PATRICK COCKBURN: Yes it is. I mean that people have always been understandably nervous about opposing Saddam on anything like this, or even when they are close to the top giving contrary advice, such as the moment that Saddam decided to invade the whole of Kuwait. I know that people in the inner ruling circle drew their breaths in, thought this is a really bad idea, but they didn't quite dare say it directly, implied it.
DAVID FROST: And apparently King Fayed called King Hussein and said have you heard that idiot hasn't stopped where we agreed, so that he went on into Kuwait with disastrous consequences.
PATRICK COCKBURN: Oh yes. A lot of people thought it's going to be a limited invasion - I mean in Iraq and outside - because that's what one thought we could get away with, but the idea that he'd take the whole of Kuwait came as a big surprise to everybody, including people around him.
DAVID FROST: When people are talking now, as they are, about the morale of Iraqi troops and they'll fight from street to street in Baghdad, and all of that. Do you think there is that sort of morale for Saddam in Iraq?
PATRICK COCKBURN: No I don't think so. I mean the Iraqi, Iraqis in general know the last quarter century has been miserable for them. The Iraqi army also knows that it will lose, ... the disparity of power is too great. And also it's just very difficult to do in Iraq. Baghdad is a great spread-out city, it doesn't look like Stalingrad or Bosnia, you know, with concrete canyons, the classic idea of street warfare, it would be really difficult to do that in Baghdad.
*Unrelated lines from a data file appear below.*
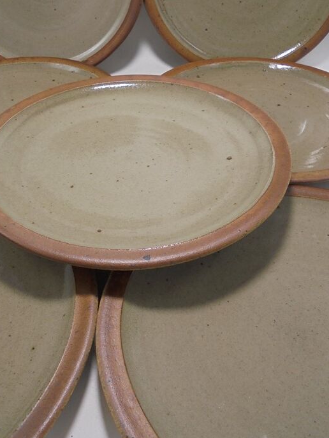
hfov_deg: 41.7
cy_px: 174
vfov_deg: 53.6
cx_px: 146
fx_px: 431
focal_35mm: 34
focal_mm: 4.6
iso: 100
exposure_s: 1/60
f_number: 3.5
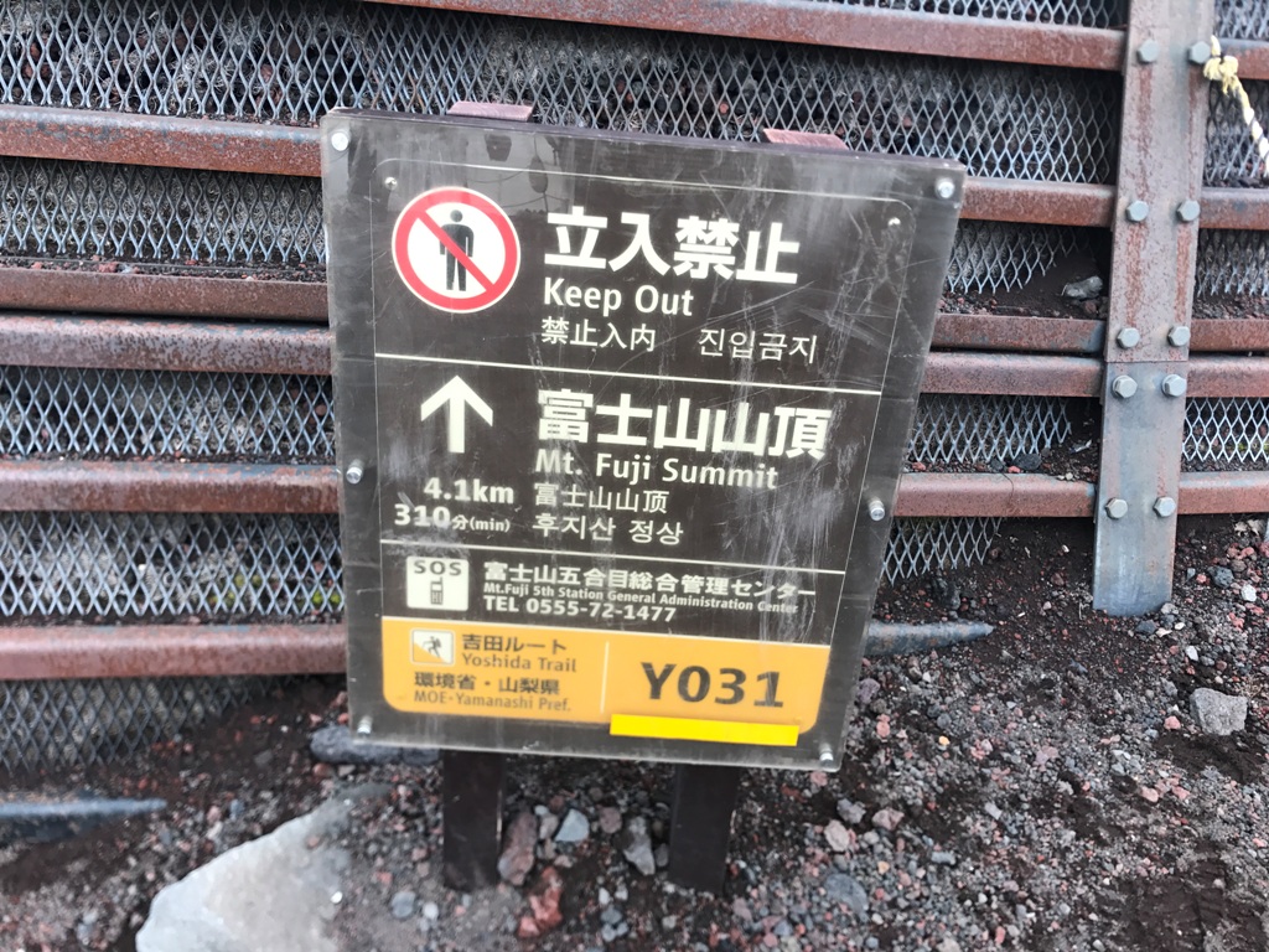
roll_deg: +1.1
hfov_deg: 63.4
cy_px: 476
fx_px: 1026
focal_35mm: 28
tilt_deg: -23.9
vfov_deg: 49.7
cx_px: 634
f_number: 1.8
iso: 25
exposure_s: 1/120
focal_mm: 3.99
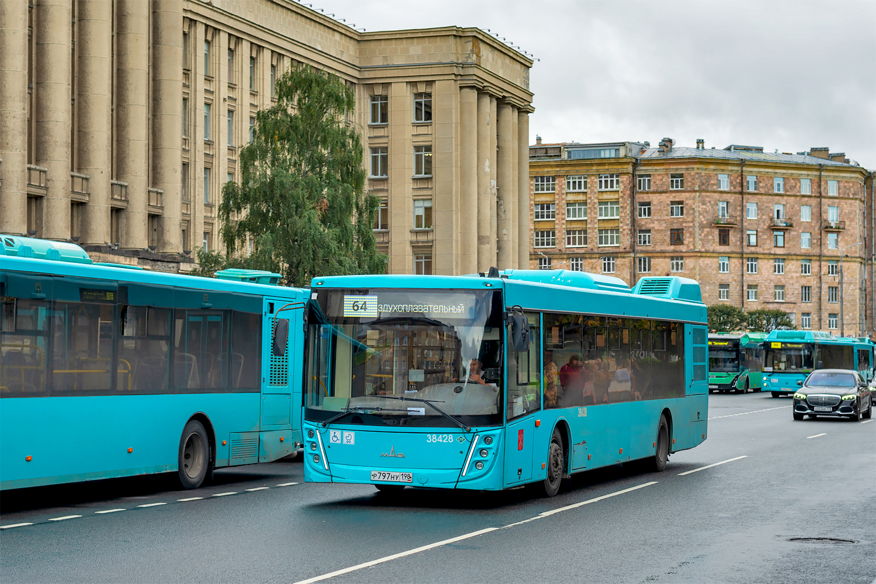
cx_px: 438
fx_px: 1217
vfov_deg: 27.0
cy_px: 292
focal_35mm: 50
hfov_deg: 39.6
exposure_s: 1/320
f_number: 5.6
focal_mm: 50
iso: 160
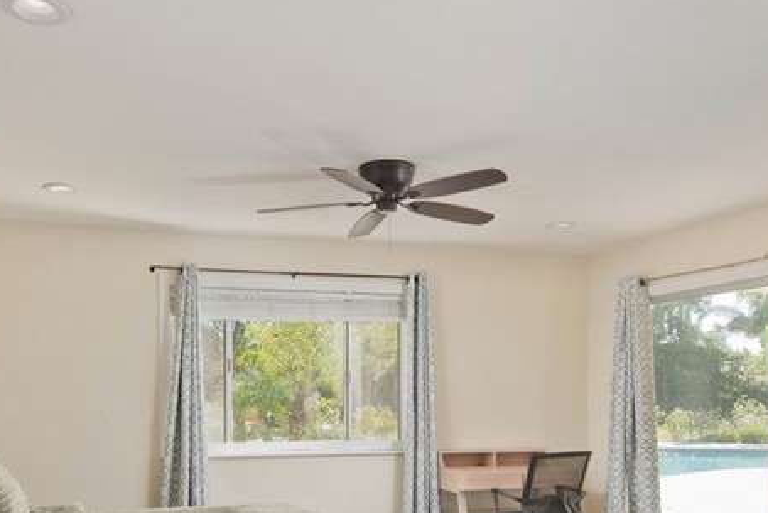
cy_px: 379
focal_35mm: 36
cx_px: 302
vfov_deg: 36.2
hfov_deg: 52.7
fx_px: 768
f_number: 5.6
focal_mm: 16
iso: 400
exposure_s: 1/500
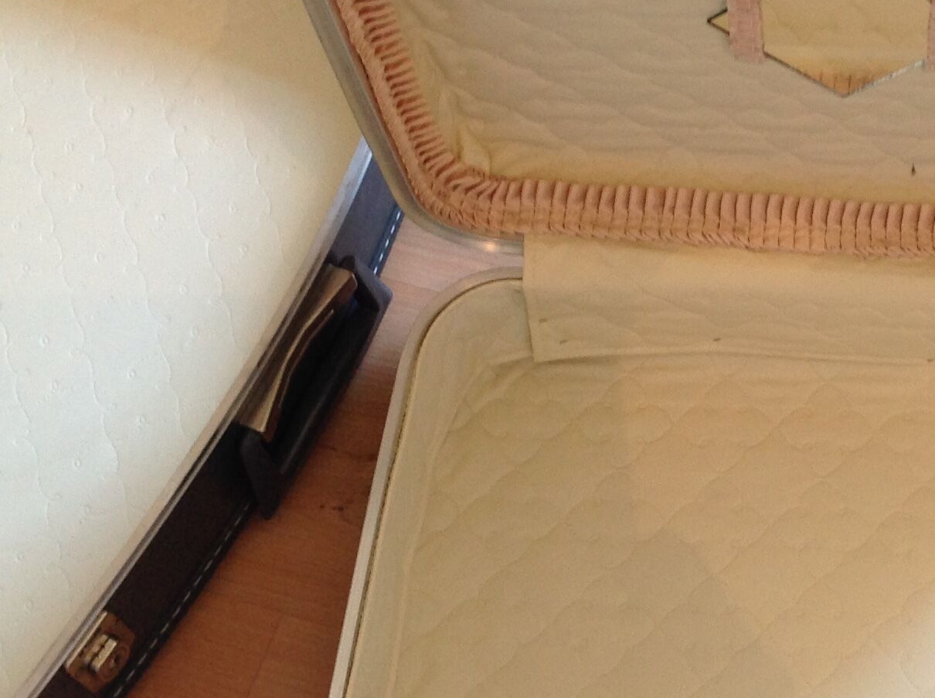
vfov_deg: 19.6
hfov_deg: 25.6
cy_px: 284
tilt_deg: -63.2
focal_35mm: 75
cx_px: 754
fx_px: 2022
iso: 80
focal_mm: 4.28
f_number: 2.4
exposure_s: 1/15
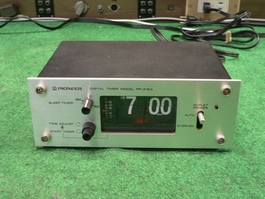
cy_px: 100
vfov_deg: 30.3
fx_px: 367
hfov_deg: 39.7
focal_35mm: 48
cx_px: 132
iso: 200
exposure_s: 1/10
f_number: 2.8
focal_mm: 8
So I think he will, Saddam will ... down in greater Baghdad, because that's where most of the population is.
DAVID FROST: And what do you think the reaction of the people of Iraq will be - I mean will they, Patrick doubts that they will fight vigorously, that they, in a sense, will welcome the potential departure. Are we - is that right or are we deluding ourselves?
HUSSEIN AL-SHAHRISTANI: No, no I agree with Patrick. The Iraqis except for a very small minority, the core ba'athists, would welcome any effort to get rid of Saddam. For them the arch enemy is really Saddam and his regime, and they will be very happy to see the weapons of mass destruction being removed because after all those weapons have been used against the Iraqi people themselves before they have been used against anybody else. So the Iraqis will not defend Saddam except for the small core of the ba'athists. Based on our contacts with people inside Iraq, it seems that Saddam has decided to fight his battle in Baghdad only, so I don't think the rest of the country will show any resistance or sympathy to the regime - if they can be assured that their independence, territorial integrity, and the will of the Iraqi people is going to be respected in what follows. And on that they have not been always hearing the right voices, if you like.
DAVID FROST: And looking at the voices they've been hearing, what about the effort so far that the West has made, our dossiers, Colin Powell's dossier, and so on - do you think we've done a good job of getting that message across, or could you have done a better job?
PATRICK COCKBURN: Well it's rather a strange job, I mean Saddam should not be difficult to demonise, but some of the documents coming out are, some are astonishingly poor, and not just the one that emerged here last week but the week before the White House put out a document which was quoting stuff from Pakistani and Bangladeshi newspapers as evidence of Saddam's wrongdoing. There's no suggestion he had any connection with these, but it was as though it had been written by somebody who thought that anything said in a Muslim or an Arab state must be orchestrated by Saddam. Pretty, very sort of amateur a lot of this stuff coming out.
DAVID FROST: Well thank you both very much for that portrait - we'll talk to Charles Kennedy in a moment, but thank you both very much for that portrait you've given us there.